With such extremely high level of income inequality combined with the abysmal level of poverty in the subcontinent, there’s a desperate need to massively create millions of jobs and radically raise the quality of pay for its workers. Both are pressing challenges demanding immediate attention and they need to be carried out simultaneously if Africa is to match its growth with development. However, fashioning how to massively create jobs and radically raise wages at the same time poses an even bigger challenge. This is because, as several economists and policy makers have argued, pushing one aggressively may negatively affect the other. The logic is that it is easier to create jobs when they are low income, but that when pushed to raise wages, employers often slash number of employees or freeze employment in order to keep costs under control. However, South African Economics Professor, Gavin Keeton, argues that, with particular regards to South Africa, “a large part of [the country’s] inequality exists in the labour market. This he says, means that while unemployment and poverty will fall if lots of low paying jobs are created, inequality will remain high because of the large differences between high and low paying jobs.
Available evidence in other countries seem to support professor Keeton’s argument. Nigeria’s economy created 2.5 million jobs between 2012 and 2014, while Kenya got 800,000 in 2014, most of which were in the low-income informal sector. Angola, on the other hand has halved the number of those living in absolute poverty while Ethiopia has lifted over 10 million above living on $1.29 a day. Despite these impressive results, inequality continues to rise unabated in these countries.
For Nigeria’s former Minister of Finance, Dr Ngozi Okonjo-Iweala, who is also a Senior Advisor at US Investment Bank Lazard, solving both challenges can go together. She argues that on one hand, “[African governments] need to focus on the sectors that create jobs] as well as propagate entrepreneurship among its youth—who make up its largest demographic segment of the unemployed. On the other hand, she argues that governments have to also “look at the types of social safety nets that it can use to help those at the bottom without adequate sources of income.” She espoused conditional cash transfer programmes to boost education enrollments as well as the provision of universal healthcare as among the measures which would at least prevent generational poverty. Professor Keeton agrees with her. “Improved education should reduce this wage premium for skilled workers and reduce inequality,” he said.

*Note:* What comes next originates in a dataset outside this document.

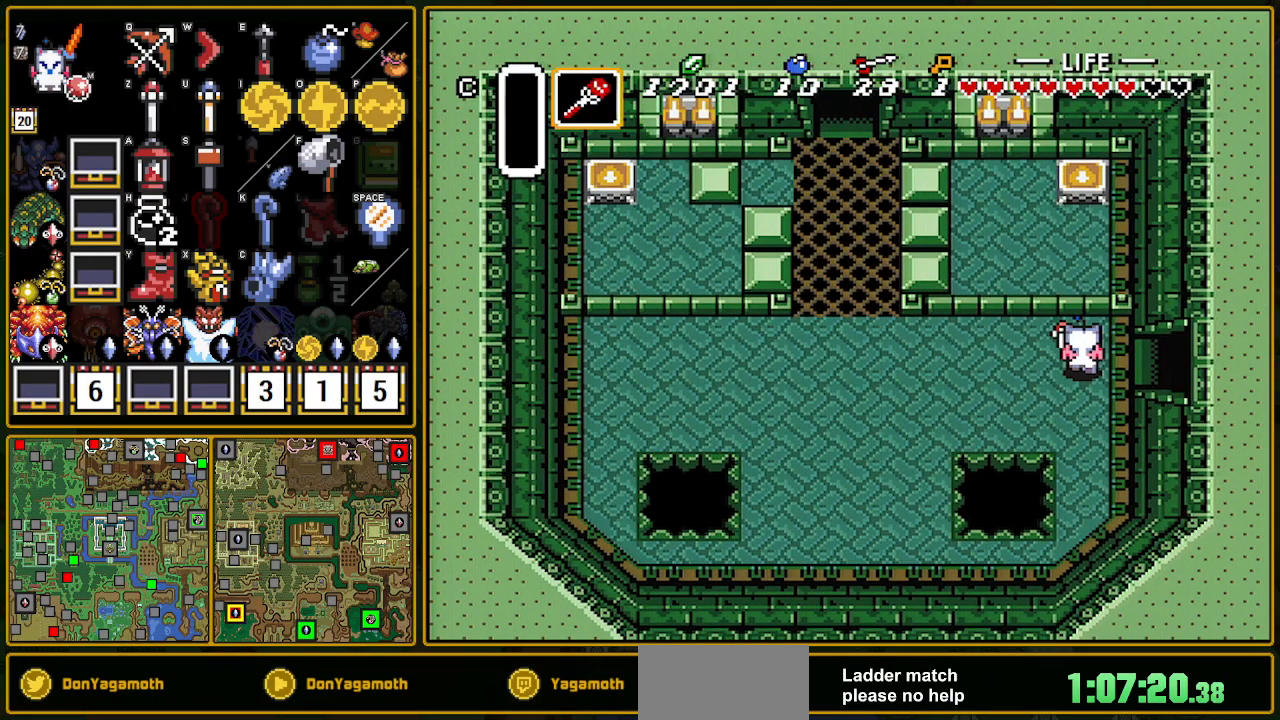
{"buttons": ["DPAD_RIGHT"], "events": []}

However he adds that for the countries in Africa with not so large differences within the labour market, creating low wage jobs may reduce both poverty and inequality. Ethiopia is an example of such. The government’s massive agricultural support programmes have helped it successfully reduced the country’s poverty rate by over a quarter. The country’s Gini coefficient is also below the global average and one of the lowest in Africa. Its GDP per capita— average per-person income—is also very low due to the relatively low returns of jobs.
To raise the quantity and quality of jobs at the same time requires increased productivity, says Professor Keeton. “In most countries this requires better education, probably improved investment as well but investment of a kind that enhance labour productivity rather than replacing labour.” Still he admits that the choice between poverty and inequality is very difficult, and so too is doing both.
But it is doable. Brazil and Argentina are examples of countries, that have in recent decades, achieved relative success in reducing unemployment and inequality. In both countries improved education, increased investment and wealth redistribution through the expansion of social grants to the poor, all played an important role. However, to successfully replicate these measures, African countries and their governments will need greater political will and less impropriety to succeed.